Even if he were to spend five minutes looking at the table of contents, he’d still be inclined to reject the book, because three of the nine principles are about drilling, testing, and memory retention. Since he won’t read past that he’ll never see the nuanced discussion on these topics.

What kinds of things should you invest the time in to remember in the first place? Retrieval may take less time than review to get the same learning impact, but not learning something is faster still . . . .

One way to answer this question is simply to do direct practice. Directness sidesteps this question by forcing you to retrieve the things that come up often in the course of using the skill. If you’re learning a language and need to recall a word, you’ll practice it. If you never need a word, you won’t memorize it. . . . Things that are rarely used or that are easier to look up than to memorize won’t be retrieved.

Young, Scott H. Ultralearning, pp. 127–128.

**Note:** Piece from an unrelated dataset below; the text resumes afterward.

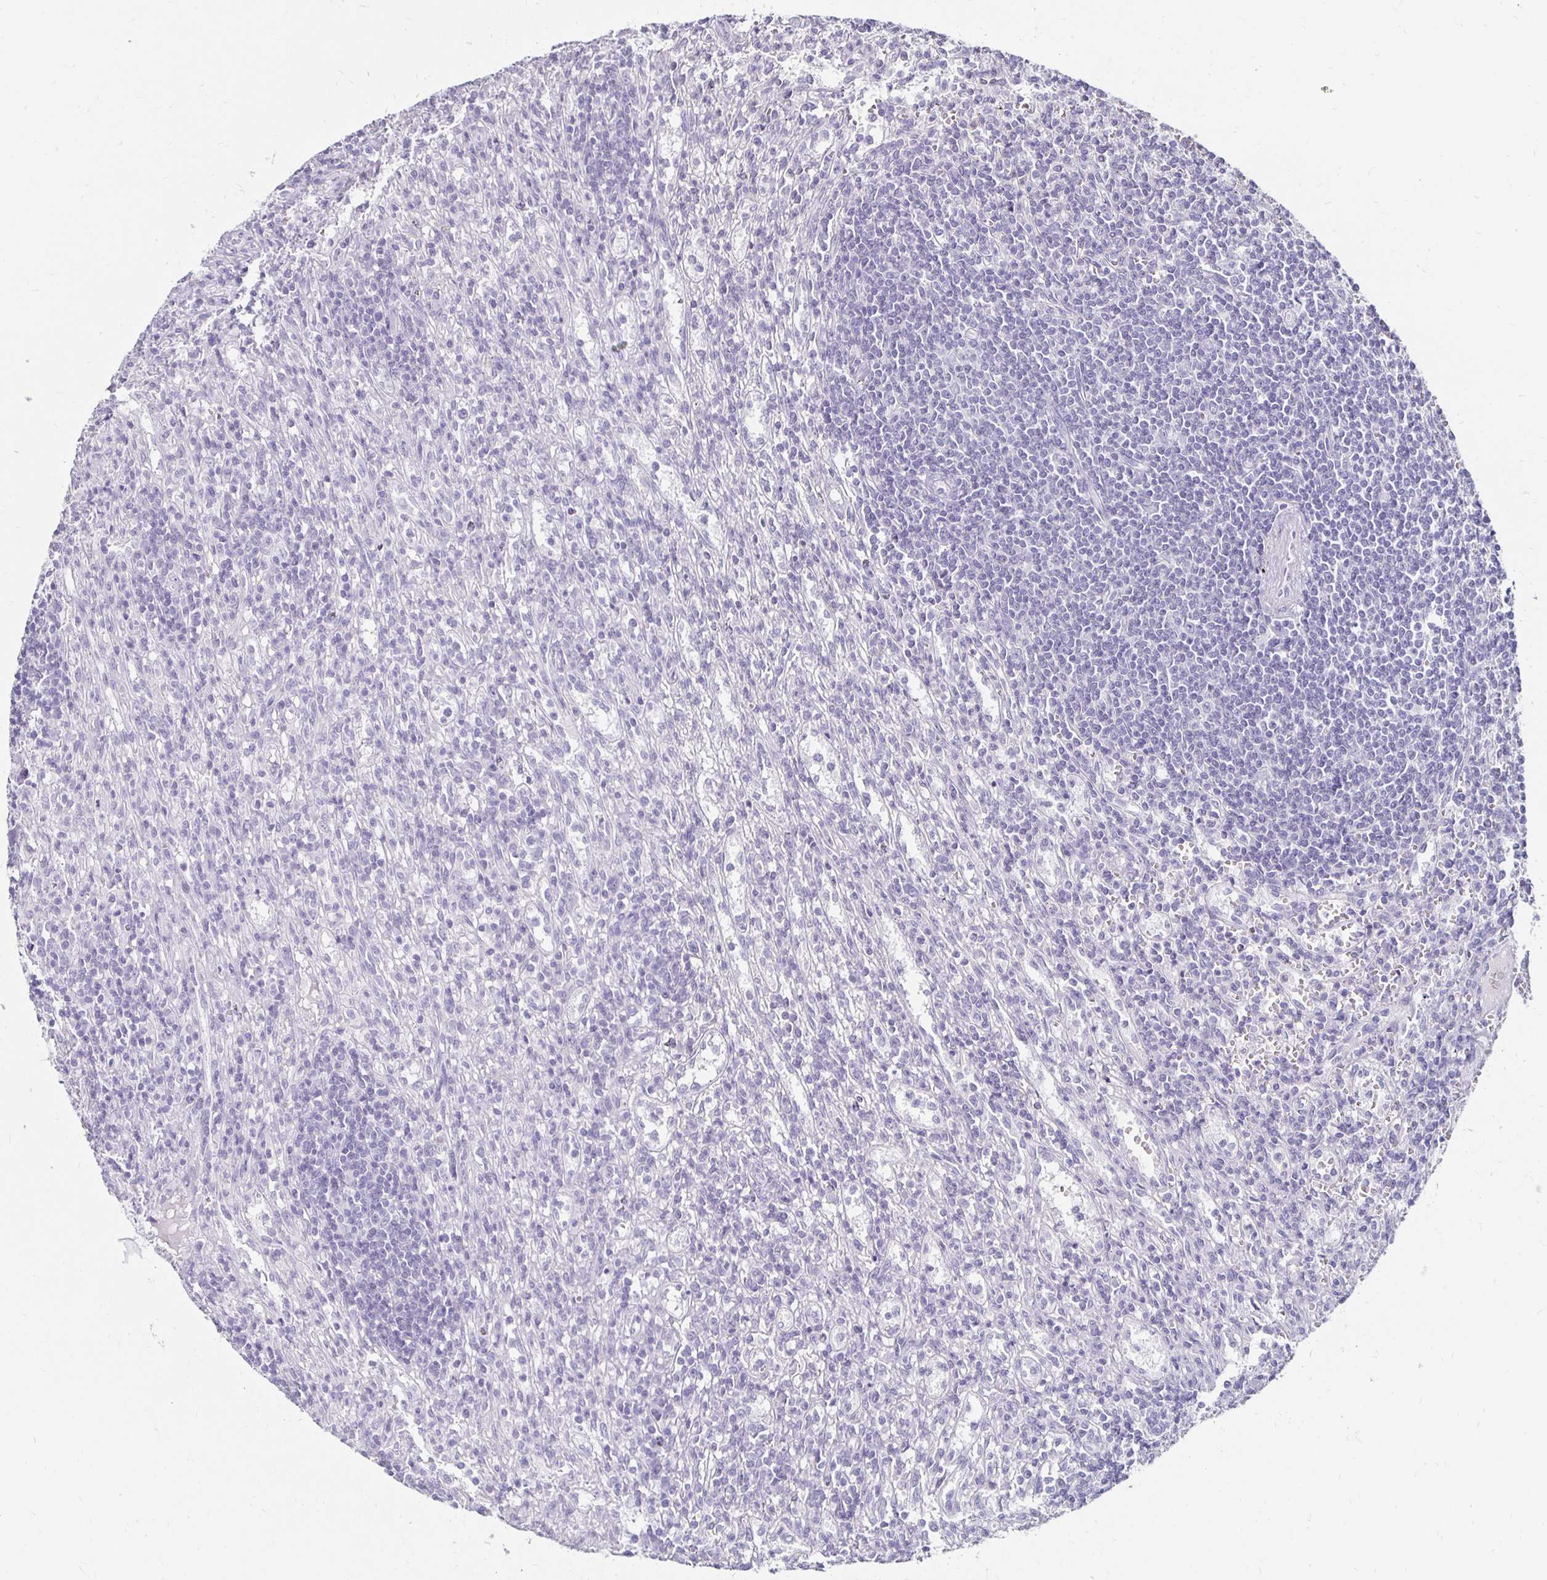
{"staining": {"intensity": "negative", "quantity": "none", "location": "none"}, "tissue": "lymphoma", "cell_type": "Tumor cells", "image_type": "cancer", "snomed": [{"axis": "morphology", "description": "Malignant lymphoma, non-Hodgkin's type, Low grade"}, {"axis": "topography", "description": "Spleen"}], "caption": "IHC of lymphoma displays no expression in tumor cells.", "gene": "TOMM34", "patient": {"sex": "male", "age": 76}}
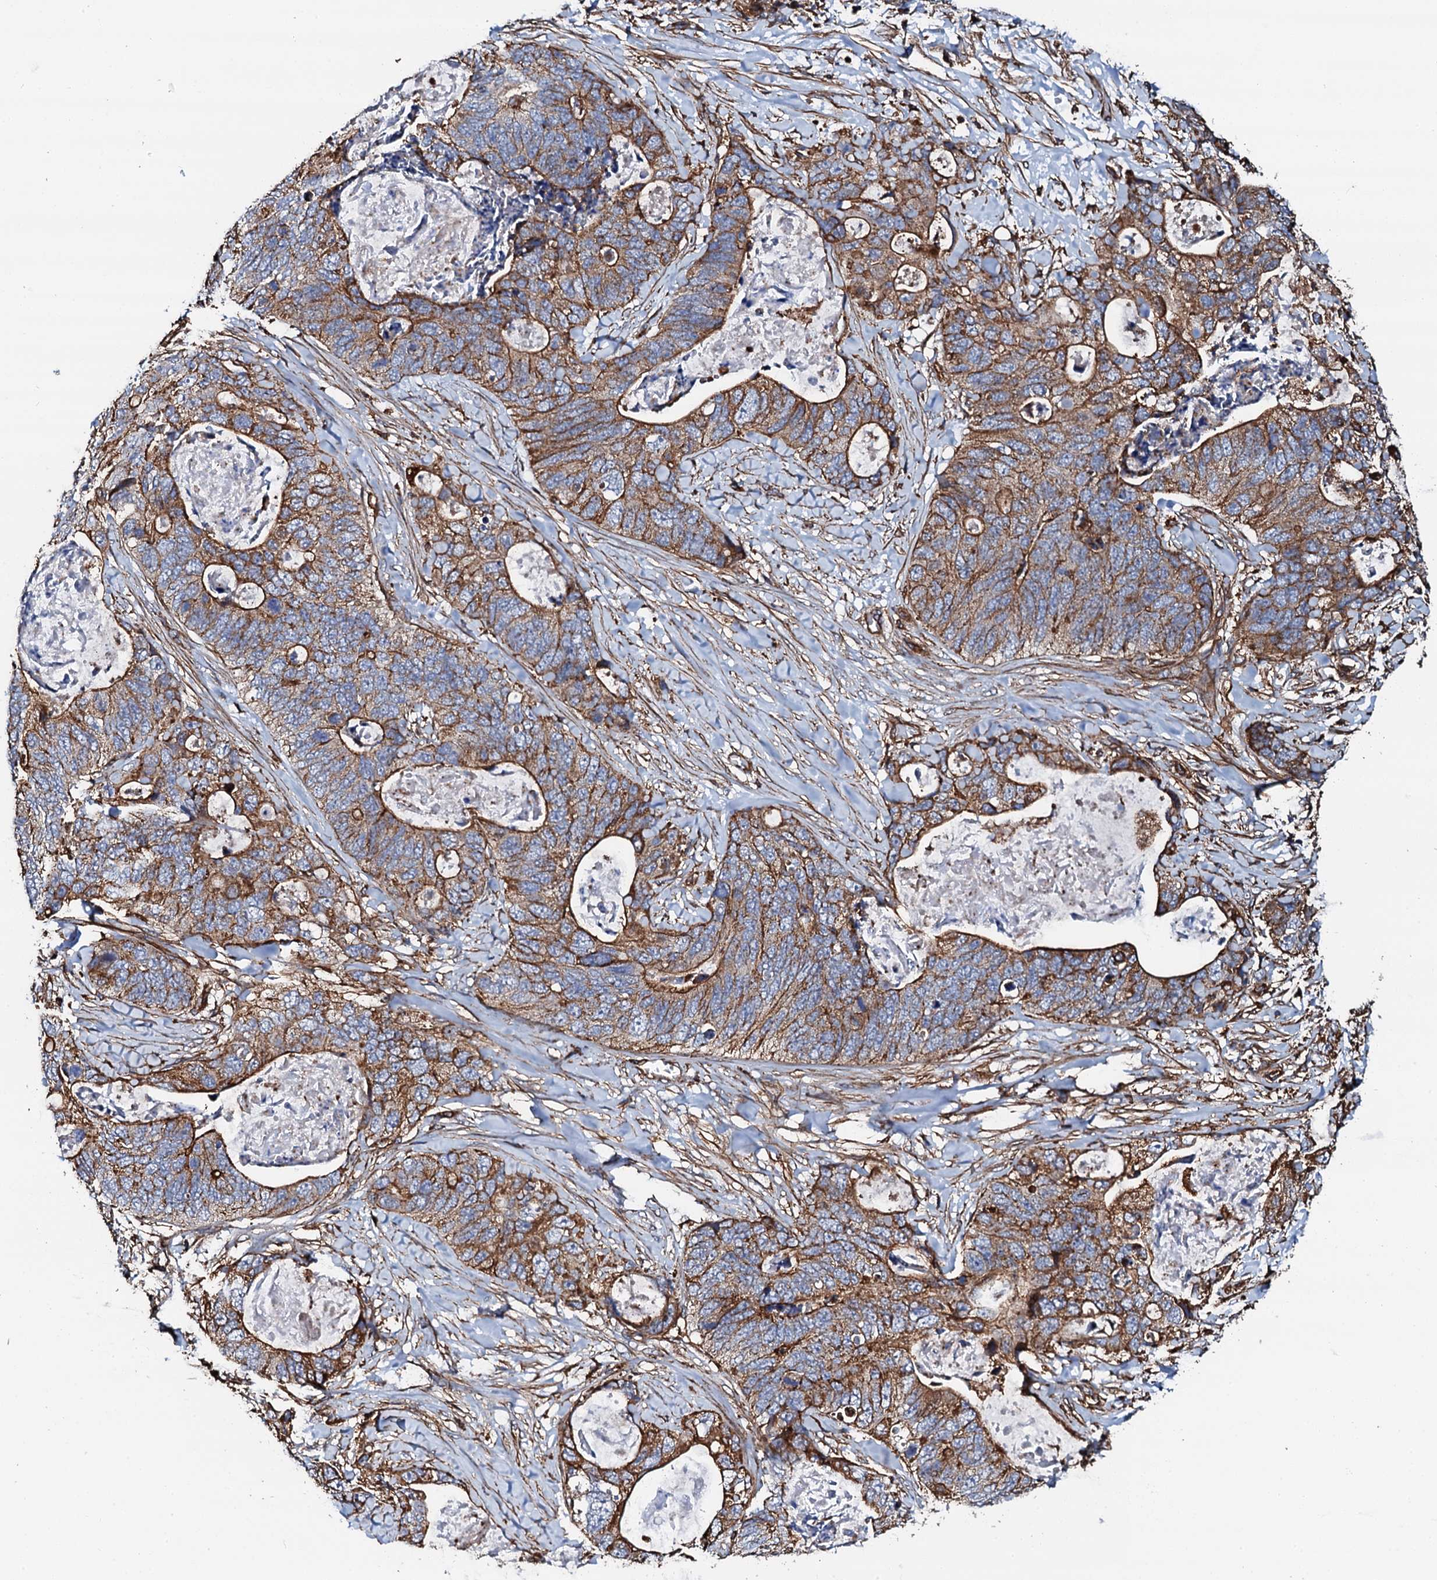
{"staining": {"intensity": "moderate", "quantity": ">75%", "location": "cytoplasmic/membranous"}, "tissue": "stomach cancer", "cell_type": "Tumor cells", "image_type": "cancer", "snomed": [{"axis": "morphology", "description": "Adenocarcinoma, NOS"}, {"axis": "topography", "description": "Stomach"}], "caption": "Immunohistochemistry micrograph of human stomach cancer (adenocarcinoma) stained for a protein (brown), which reveals medium levels of moderate cytoplasmic/membranous expression in approximately >75% of tumor cells.", "gene": "INTS10", "patient": {"sex": "female", "age": 89}}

Still, it’s an excellent book for anyone who is interested in undertaking any sort of learning project. There are good, practical tips how to start such a project (how to decide what to learn, how to decide how to learn it and find resources, how to manage the project once you get going).

The book works especially to normalize the behavior of undertaking a learning project that might be considered extreme in terms of its size, scope or speed.

Ultralearning: Master Hard Skills, Outsmart the Competition, and Accelerate Your Career by Scott H. Young. Highly recommended.